Fabíola Lopes Fabíola Lopes

Podia, sim senhor, podia. Podia falar da fome e da guerra no mundo, esse mundo que não muda de código postal sempre a insistir na mesma paisagem, sem aprendizagens em alturas, nem com o chamamento do céu azul, nem aumentos em larguras com horizontes pincelados de sol.
Podia falar dos coletes amarelos em França, de como, apesar do nojo da violência e do aproveitamento de certos extremos políticos, há um ar de conquista. Podia falar dos 12 deputados da extrema-direita eleitos na Andaluzia e de como a memória coletiva falha e não se pode esquecer a história, direita e esquerda como faces gémeas da mesma moeda que nos compra esmifrados pelos entretenimentos carregados com ilusões e nos vende a quem pagar mais num qualquer mercado de rua, a céu aberto.
Podia falar da forma como as pessoas se transformam atrás de um volante, de como em Braga uma certa forma de distopia automóvel floresce e nem com pilaretes se educa. Um orgulho, uma afirmação sem qualquer mais-valia na transação.

Podia isso tudo e se calhar mais umas quantas barbaridades à mão de colher, ainda que nesta página não coubesse a expiação de culpas e pecados acumulados nestas existências sem lei, norte ou sorte.
Mas basta parar um pouco o corpo, aqui e acolá, pelo centro da cidade quando a chuva permite a audácia. A música, toada encantada de regressos rasgados a um tempo mágico, de idílicos sem agravos, de encantamentos e ingenuidades que por si descrevem duas palavras que só nesta altura matrimoniam com calda e canela: natal e infância.
E a boca a humedecer palatos, o corpo a reconhecer gestos, hábitos que nos fazem, mesmo sem nos vestirem. E lembro-me. Não me lembro quando tomei contacto com esta definição pela primeira vez, mas lembro-me da pessoa que ma passou. E digo passou porque não me explicou, não definiu. Antes mostrou, fez. Uma e outra vez. Singularmente. E quando lhe perguntei porque não fazia como as outras pessoas, apenas me atirou estas farpas:
- Dar o que se tem e já não se quer, ou o que já não serve, não é dar. É livrar-se de lixo.

No tempo da formação da personalidade o processo é bastante simples. É uma questão de selecção: seleccionamos o que queremos para nós e deitamos fora (ou pomos de lado) o que não queremos. É lixo, portanto. E assim colhemos os conceitos e as definições que queremos assimilar. Não podia ser mais semelhante no que diz respeito aos exemplos.

Após vê-la uma e outra vez comprar roupa e sapatos nas lojas e pedir para embrulhar para dar a quem sabia passar necessidade, foi-me inevitável escolher o significado intrínseco deste gesto. Hoje em dia é cada vez mais extravagante dar, não é madrinha?

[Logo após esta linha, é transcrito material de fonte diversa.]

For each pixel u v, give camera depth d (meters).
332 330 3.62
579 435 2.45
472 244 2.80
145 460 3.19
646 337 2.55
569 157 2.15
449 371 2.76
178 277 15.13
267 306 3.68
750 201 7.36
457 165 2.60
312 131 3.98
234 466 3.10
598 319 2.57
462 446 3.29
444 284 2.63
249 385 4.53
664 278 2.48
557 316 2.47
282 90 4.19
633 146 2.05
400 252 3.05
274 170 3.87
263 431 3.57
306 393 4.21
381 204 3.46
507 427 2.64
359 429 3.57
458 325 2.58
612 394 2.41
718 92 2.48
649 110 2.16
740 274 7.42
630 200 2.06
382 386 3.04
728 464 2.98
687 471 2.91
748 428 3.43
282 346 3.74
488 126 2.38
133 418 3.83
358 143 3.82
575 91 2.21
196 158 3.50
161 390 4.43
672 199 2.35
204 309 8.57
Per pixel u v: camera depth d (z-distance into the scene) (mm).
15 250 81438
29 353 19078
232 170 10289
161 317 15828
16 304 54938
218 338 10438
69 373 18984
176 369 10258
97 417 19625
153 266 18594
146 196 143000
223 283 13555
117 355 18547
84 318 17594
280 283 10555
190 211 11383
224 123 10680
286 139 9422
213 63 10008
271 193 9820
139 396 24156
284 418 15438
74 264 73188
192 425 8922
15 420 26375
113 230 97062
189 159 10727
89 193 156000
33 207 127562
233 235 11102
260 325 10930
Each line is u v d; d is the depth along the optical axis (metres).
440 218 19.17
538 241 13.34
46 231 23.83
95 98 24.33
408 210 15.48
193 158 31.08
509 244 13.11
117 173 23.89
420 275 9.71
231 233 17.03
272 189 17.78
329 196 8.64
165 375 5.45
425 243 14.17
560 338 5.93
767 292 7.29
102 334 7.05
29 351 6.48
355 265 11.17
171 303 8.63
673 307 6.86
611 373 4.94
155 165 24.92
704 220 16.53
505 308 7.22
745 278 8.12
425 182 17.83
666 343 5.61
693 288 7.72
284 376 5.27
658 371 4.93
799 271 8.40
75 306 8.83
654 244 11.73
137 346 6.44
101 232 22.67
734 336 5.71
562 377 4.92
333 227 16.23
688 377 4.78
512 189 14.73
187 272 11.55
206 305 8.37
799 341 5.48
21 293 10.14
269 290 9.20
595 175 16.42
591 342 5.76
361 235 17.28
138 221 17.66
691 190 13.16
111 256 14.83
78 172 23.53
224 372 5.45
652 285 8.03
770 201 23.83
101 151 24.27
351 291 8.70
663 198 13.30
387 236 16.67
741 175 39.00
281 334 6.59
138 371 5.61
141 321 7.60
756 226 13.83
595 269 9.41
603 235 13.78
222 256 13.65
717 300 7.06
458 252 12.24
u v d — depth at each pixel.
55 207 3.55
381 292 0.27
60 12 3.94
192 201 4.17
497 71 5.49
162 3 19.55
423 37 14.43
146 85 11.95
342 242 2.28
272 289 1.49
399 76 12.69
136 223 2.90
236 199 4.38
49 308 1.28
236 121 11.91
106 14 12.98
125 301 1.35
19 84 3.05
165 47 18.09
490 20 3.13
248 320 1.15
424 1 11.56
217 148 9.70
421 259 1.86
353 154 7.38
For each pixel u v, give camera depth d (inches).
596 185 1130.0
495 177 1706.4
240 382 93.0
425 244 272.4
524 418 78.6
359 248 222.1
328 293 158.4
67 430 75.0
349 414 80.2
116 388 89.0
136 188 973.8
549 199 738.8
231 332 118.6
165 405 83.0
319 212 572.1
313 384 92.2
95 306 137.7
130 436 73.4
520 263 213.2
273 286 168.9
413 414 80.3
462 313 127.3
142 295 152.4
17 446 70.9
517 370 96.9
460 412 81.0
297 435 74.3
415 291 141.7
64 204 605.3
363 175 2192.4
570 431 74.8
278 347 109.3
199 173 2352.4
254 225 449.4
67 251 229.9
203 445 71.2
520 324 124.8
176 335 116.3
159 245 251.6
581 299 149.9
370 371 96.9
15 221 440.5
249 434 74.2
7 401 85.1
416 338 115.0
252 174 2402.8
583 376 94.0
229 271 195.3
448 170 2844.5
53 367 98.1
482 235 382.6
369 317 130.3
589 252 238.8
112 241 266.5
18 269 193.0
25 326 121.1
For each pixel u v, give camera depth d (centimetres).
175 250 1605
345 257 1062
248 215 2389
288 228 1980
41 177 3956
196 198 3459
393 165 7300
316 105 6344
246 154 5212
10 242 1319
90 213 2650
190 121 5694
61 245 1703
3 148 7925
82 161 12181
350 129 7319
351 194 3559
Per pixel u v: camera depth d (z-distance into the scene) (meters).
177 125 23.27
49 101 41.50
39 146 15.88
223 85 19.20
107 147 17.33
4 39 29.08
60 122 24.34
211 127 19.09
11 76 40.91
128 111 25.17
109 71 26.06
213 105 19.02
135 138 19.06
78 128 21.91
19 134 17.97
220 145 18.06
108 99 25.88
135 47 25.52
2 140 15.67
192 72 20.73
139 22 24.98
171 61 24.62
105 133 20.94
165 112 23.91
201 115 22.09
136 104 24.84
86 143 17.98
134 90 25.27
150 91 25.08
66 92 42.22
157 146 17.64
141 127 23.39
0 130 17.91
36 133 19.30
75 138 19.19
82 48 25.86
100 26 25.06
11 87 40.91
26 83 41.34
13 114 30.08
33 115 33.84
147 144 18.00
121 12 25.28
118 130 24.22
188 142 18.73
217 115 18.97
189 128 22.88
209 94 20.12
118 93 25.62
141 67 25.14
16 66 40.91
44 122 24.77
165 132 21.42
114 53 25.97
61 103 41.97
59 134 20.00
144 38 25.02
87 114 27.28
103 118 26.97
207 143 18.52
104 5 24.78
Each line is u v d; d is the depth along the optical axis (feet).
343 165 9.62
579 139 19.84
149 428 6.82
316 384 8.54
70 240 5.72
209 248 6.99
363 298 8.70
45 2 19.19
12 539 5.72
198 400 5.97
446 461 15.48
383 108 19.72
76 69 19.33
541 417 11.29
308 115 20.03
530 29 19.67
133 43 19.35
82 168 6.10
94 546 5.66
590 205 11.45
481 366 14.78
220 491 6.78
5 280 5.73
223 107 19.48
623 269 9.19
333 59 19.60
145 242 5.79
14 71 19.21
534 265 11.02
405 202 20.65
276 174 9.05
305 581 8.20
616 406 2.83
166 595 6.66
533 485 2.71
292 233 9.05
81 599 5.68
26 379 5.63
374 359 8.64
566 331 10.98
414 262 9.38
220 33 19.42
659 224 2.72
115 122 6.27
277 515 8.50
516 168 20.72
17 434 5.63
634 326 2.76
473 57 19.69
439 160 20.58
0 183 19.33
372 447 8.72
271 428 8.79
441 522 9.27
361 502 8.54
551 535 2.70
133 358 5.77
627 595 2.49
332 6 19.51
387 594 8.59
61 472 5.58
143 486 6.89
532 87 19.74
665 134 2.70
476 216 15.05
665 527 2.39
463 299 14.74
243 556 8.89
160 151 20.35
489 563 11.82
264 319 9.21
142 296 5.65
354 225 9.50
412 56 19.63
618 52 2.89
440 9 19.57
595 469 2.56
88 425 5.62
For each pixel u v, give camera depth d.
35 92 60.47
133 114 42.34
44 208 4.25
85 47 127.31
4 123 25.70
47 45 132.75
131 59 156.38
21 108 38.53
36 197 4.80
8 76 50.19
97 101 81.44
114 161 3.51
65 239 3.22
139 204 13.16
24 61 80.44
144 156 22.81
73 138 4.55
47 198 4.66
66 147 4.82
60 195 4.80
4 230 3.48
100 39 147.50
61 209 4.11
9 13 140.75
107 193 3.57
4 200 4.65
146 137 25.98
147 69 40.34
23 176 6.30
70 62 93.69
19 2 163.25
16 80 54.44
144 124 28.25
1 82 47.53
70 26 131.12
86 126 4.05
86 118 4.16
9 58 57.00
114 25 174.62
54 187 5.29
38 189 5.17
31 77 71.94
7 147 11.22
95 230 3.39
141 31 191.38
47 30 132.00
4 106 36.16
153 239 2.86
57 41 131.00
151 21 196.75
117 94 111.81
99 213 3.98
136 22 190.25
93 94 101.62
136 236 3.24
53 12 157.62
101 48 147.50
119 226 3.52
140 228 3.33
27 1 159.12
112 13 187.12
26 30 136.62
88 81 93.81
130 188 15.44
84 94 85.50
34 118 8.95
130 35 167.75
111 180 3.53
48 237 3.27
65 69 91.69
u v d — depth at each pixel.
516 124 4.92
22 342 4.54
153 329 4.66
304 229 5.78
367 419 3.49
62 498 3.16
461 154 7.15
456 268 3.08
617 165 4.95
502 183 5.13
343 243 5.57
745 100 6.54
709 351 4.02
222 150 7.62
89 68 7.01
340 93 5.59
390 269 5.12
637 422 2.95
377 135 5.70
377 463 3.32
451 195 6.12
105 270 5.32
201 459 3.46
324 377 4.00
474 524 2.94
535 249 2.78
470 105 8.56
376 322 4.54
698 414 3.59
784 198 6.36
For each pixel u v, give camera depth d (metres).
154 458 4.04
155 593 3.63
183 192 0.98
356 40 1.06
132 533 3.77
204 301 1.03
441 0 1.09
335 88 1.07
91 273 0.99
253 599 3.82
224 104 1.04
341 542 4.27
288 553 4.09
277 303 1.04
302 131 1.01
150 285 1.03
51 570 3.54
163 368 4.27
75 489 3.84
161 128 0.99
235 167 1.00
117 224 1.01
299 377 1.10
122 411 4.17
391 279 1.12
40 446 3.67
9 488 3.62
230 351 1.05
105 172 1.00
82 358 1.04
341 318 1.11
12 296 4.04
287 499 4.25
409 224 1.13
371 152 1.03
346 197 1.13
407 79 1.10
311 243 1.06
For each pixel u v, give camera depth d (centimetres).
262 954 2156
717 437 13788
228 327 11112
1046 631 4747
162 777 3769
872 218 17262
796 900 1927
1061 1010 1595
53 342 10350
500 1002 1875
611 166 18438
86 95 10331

E entretanto os dias a apequenarem-se para terminar mais um ano. Um ciclo que se fecha, balanços que se fazem, projectos e decisões que se procuram para o novo ano prestes a ser parido. Com ou sem ais.
Os dias a murcharem como uma flor que se despede, a perderem força como um carro em fim de vida. Um último suspiro, umas horas amontoadas em dias que se querem sopranas e soberanas, para que cada ano seja melhor do que o anterior, como mandam os desejos. E as sultanas.
Mas como tudo, algo de bom nasce em qualquer lado que quisermos ver. Em jeito de prendinha no sapatinho, fica a deixa: o próximo ano vai estar cheio de comemorações sobre o António Variações.